Minh also said authorities were considering a new proposal to create a General Deposit Insurance Corporation.
The current regulatory set-up for deposit insurance is characterized by gaps, conflicts and inconsistencies with other regulations and a lack of enforceability
The need for a secure deposit insurance system was illustrated in the past couple of weeks in Viet Nam , when commercial banks were mired in an interest war.
Depositors created a run on some banks as they withdrew money from low interest accounts to those offering higher interest.
Two State owned banks saw with draw of VND 20 trillion (U$$1.25 billion) in a very short period, challenging their payment capacity and indicating weak points in the ability of banks to maintain sufficient capital against outstanding loans.
Many commercial banks have reported outstanding loan balances greater than existing deposits.
In early January, Southern Bank got into trouble when its former chairman, Lê Anh Kiệt, was arrested on an attempted murder charge.
Depositors were spooked about the solidity of the bank if depositors rushed to withdraw funds.
Deposit insurance would minimize risks for depositors and avoid domino effects on the enter financial system.
The facts show that building better regulations for deposit insurance is necessary, said Trần Xuân Châu, deputy head of the State Bank of Viett Nam`s Department of Banks and Non banking Credit Institutions.
In the 1990s when nonperforming loans became a critical concern in Japan financial market, the deposit -Â insurance system there had to be adjusted to support financial institutions facing trouble, said Kawabata Toshiyuki, deputy director of the Financial Services Agency of Japan.
When a bank failed, it was important to choose a measure with minimum cost and minimal negative effects, said Miyuki Chiba from the Deposit Insurance Corporation of Japan (DICJ).
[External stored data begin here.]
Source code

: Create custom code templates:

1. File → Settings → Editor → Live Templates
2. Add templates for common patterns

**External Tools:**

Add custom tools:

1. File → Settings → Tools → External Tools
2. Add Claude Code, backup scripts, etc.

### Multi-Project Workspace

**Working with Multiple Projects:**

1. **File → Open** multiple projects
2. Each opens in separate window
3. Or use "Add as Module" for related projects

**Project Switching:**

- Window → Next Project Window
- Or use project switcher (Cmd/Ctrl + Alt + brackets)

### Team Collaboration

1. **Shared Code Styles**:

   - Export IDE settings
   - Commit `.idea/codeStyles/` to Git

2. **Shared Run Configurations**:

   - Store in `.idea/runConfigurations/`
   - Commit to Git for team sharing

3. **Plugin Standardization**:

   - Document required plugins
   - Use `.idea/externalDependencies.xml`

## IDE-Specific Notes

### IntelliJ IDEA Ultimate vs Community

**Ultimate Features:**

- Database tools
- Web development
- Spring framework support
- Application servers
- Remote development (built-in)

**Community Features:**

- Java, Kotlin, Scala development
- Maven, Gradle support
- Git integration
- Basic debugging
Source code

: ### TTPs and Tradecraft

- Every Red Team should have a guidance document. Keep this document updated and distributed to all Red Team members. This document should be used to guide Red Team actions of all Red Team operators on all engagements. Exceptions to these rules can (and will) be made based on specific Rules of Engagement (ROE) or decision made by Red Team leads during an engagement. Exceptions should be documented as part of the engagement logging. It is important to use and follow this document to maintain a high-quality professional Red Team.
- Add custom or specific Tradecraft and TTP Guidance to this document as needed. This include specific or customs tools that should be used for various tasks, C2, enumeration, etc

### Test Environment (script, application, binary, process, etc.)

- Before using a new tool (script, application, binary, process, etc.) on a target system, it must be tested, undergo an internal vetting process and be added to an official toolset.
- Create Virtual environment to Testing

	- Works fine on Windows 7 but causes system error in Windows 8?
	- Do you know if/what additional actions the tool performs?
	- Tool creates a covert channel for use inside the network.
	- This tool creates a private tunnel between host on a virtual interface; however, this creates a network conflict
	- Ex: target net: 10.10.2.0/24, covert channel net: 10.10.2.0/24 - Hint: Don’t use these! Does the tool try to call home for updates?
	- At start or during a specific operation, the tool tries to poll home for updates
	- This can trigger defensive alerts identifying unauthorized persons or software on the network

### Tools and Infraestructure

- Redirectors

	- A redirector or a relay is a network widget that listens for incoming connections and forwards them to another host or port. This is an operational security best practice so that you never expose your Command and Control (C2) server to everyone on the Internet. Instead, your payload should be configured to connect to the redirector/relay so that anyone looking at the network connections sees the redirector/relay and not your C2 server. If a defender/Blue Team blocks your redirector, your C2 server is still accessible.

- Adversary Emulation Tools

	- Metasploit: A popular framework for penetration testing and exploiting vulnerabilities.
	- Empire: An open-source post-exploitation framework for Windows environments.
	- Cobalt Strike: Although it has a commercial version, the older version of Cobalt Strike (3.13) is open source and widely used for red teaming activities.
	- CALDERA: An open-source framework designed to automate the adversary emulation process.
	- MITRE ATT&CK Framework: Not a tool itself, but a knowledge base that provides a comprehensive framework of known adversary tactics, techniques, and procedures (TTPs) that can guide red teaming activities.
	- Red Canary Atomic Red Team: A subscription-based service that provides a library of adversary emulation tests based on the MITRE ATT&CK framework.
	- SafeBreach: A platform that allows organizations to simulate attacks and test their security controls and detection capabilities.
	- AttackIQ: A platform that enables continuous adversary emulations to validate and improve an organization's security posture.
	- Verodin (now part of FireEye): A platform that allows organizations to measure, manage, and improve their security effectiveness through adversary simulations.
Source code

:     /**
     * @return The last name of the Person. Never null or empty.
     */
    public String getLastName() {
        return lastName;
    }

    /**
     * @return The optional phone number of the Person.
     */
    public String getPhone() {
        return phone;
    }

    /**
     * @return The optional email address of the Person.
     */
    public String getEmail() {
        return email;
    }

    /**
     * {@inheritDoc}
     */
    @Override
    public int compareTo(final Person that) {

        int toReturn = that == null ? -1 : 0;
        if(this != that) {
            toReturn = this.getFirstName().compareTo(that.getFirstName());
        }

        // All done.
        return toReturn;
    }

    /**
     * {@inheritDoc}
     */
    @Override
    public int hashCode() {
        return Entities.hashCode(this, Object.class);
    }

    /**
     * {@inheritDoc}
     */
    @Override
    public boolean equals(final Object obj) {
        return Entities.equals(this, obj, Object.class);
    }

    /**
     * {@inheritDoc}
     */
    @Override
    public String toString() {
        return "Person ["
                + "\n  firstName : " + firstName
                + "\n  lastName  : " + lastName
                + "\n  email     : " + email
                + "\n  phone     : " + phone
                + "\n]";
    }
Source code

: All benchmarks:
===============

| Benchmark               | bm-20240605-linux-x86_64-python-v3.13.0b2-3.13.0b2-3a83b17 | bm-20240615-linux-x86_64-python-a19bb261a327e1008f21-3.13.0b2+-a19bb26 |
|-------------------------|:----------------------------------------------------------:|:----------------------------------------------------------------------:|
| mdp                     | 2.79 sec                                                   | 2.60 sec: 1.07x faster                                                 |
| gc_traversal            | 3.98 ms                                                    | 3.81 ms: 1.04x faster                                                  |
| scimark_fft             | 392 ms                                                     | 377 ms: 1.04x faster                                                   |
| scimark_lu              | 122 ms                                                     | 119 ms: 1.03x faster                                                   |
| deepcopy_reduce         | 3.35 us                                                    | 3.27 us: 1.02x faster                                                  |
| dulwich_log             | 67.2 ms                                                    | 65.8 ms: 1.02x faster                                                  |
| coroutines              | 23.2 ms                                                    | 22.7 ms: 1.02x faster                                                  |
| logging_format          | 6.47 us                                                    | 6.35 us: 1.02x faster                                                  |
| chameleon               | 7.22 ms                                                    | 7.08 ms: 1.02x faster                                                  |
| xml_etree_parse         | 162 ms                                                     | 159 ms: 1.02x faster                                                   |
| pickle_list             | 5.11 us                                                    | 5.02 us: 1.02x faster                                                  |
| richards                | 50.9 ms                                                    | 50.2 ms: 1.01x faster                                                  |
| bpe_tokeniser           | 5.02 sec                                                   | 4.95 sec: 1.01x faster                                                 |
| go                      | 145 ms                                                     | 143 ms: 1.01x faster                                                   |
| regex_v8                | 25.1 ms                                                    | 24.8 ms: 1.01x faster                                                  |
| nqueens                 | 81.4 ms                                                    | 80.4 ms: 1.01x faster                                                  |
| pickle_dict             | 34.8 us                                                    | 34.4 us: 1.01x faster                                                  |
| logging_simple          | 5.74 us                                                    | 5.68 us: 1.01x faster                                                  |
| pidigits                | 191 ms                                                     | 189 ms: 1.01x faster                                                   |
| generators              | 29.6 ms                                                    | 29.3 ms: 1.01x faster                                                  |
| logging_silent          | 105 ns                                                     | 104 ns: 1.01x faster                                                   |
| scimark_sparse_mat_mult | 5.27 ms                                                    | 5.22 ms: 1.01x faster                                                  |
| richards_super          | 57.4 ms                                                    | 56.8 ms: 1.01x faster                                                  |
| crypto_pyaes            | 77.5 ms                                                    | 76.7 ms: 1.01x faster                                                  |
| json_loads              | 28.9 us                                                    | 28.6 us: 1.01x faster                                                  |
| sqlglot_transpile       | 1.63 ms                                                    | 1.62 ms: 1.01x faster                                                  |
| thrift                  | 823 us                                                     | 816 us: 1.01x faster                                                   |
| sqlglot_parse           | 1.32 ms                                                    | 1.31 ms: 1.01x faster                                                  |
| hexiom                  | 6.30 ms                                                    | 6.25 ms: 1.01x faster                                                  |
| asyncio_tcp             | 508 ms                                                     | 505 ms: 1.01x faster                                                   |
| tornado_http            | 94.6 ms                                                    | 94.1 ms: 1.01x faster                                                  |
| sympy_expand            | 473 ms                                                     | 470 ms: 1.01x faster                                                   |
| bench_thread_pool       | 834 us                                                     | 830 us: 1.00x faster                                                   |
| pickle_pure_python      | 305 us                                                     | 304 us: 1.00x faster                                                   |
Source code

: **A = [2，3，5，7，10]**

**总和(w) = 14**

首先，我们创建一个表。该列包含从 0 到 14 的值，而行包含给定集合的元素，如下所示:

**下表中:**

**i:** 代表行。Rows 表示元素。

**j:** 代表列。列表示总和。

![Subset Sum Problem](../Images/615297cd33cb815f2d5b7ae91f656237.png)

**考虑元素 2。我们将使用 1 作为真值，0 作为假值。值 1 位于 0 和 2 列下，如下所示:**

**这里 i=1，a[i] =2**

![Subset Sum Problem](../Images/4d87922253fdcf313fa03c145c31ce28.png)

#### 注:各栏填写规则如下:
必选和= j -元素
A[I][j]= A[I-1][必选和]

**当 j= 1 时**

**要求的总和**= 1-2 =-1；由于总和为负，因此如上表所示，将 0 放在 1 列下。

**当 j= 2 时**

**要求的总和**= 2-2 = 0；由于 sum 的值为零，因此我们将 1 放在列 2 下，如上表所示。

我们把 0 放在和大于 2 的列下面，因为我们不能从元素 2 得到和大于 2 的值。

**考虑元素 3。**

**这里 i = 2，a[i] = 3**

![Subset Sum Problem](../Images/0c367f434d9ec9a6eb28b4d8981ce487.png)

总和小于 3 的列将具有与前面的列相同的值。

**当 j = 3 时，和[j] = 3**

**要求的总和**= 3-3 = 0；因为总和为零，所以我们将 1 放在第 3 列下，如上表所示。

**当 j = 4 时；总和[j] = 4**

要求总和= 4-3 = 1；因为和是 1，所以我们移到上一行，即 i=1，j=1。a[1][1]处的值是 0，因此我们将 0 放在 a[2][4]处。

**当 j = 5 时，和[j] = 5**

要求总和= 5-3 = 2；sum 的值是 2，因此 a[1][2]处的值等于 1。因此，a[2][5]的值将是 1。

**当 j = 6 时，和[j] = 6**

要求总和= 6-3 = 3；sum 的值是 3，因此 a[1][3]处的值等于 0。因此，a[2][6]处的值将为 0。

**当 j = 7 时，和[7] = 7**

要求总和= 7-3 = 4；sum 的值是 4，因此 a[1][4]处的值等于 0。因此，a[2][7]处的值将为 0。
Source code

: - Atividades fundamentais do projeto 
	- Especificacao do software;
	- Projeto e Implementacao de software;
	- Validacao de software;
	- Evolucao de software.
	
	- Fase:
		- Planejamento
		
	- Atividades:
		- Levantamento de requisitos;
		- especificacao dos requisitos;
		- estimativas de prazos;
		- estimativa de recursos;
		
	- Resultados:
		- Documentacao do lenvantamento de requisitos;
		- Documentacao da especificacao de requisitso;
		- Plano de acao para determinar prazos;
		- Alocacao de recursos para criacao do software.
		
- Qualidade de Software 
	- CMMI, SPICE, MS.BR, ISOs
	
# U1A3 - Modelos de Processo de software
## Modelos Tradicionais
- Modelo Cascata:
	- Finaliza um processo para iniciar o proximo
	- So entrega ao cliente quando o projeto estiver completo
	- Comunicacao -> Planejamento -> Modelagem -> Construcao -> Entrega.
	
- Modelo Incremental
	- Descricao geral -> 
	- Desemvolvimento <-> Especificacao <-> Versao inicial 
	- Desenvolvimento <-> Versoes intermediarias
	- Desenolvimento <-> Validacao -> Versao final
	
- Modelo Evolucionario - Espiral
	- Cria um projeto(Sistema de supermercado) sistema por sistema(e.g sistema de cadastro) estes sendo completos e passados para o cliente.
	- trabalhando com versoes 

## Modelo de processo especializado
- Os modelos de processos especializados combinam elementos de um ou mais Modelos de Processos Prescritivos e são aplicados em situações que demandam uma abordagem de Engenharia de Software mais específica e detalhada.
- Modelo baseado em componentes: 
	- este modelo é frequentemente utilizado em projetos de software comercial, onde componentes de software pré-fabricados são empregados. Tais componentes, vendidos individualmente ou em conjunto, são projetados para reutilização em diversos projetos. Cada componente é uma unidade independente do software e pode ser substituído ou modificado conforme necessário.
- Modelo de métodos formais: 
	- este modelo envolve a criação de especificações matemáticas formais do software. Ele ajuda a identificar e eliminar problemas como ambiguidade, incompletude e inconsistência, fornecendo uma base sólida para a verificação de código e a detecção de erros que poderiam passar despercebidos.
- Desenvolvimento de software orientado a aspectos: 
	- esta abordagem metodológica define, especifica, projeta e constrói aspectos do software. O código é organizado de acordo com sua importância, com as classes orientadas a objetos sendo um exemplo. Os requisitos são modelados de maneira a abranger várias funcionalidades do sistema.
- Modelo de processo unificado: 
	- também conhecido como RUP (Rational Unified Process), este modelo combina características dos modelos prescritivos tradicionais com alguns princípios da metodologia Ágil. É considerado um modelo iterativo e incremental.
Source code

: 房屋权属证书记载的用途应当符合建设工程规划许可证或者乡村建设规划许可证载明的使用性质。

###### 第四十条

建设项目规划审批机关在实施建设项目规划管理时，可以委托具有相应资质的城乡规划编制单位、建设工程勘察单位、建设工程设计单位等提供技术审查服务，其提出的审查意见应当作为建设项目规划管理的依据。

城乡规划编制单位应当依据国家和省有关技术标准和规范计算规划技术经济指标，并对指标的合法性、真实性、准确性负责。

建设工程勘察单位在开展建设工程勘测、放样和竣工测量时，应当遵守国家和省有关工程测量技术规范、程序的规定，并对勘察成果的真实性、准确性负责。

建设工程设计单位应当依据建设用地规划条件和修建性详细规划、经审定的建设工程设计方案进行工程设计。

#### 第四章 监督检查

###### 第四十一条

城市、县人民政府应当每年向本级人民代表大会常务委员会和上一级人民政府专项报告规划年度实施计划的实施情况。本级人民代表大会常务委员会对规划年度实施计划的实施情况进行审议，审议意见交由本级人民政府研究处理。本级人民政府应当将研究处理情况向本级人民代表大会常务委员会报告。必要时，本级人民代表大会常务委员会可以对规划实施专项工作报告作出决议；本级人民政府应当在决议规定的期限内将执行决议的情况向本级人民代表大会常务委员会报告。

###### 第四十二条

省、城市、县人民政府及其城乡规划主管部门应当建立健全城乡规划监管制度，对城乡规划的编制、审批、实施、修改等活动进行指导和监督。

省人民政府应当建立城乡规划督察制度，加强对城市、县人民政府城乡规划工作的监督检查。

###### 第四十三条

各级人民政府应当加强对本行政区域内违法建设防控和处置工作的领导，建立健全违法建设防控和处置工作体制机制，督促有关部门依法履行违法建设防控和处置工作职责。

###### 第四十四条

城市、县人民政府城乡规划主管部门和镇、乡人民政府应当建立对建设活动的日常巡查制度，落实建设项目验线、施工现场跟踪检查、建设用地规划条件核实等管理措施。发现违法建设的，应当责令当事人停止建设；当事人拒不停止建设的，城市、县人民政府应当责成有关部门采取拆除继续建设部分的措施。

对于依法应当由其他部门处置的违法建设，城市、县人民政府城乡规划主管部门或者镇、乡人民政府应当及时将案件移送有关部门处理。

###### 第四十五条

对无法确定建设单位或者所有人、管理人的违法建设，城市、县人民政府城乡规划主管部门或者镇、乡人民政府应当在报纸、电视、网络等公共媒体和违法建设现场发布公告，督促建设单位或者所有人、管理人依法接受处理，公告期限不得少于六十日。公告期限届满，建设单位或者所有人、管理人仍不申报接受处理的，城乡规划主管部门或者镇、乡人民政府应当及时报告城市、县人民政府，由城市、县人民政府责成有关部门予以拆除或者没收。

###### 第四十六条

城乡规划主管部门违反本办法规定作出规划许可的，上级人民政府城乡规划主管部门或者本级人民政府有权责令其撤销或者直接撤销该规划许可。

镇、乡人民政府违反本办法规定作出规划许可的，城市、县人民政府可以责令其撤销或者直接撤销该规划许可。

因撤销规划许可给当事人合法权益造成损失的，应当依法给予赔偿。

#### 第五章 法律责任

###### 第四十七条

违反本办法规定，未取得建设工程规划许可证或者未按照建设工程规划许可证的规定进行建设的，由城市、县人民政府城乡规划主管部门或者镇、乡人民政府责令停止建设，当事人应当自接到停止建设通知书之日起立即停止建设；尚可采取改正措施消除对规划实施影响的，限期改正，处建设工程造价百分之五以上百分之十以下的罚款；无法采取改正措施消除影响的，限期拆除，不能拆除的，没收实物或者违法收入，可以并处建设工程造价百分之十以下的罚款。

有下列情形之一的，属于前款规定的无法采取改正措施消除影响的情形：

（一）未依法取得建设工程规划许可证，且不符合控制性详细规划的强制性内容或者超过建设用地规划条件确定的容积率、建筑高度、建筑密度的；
The focus should be on financial support for ailing banks, rather than paying off deposit insurance premiums.
DICJ used a bridging bank to cover business at the failed bank for six months, she said.
The model, which could bi applied in Việt Nam, would mean the Ministry of Finance working with financial institutions to avoid difficulties, while the DIV would provide loans and guarantees to assist banks short of capital.
The State Bank of Việt Nam could then act as a lender of last resort to banks facing failure.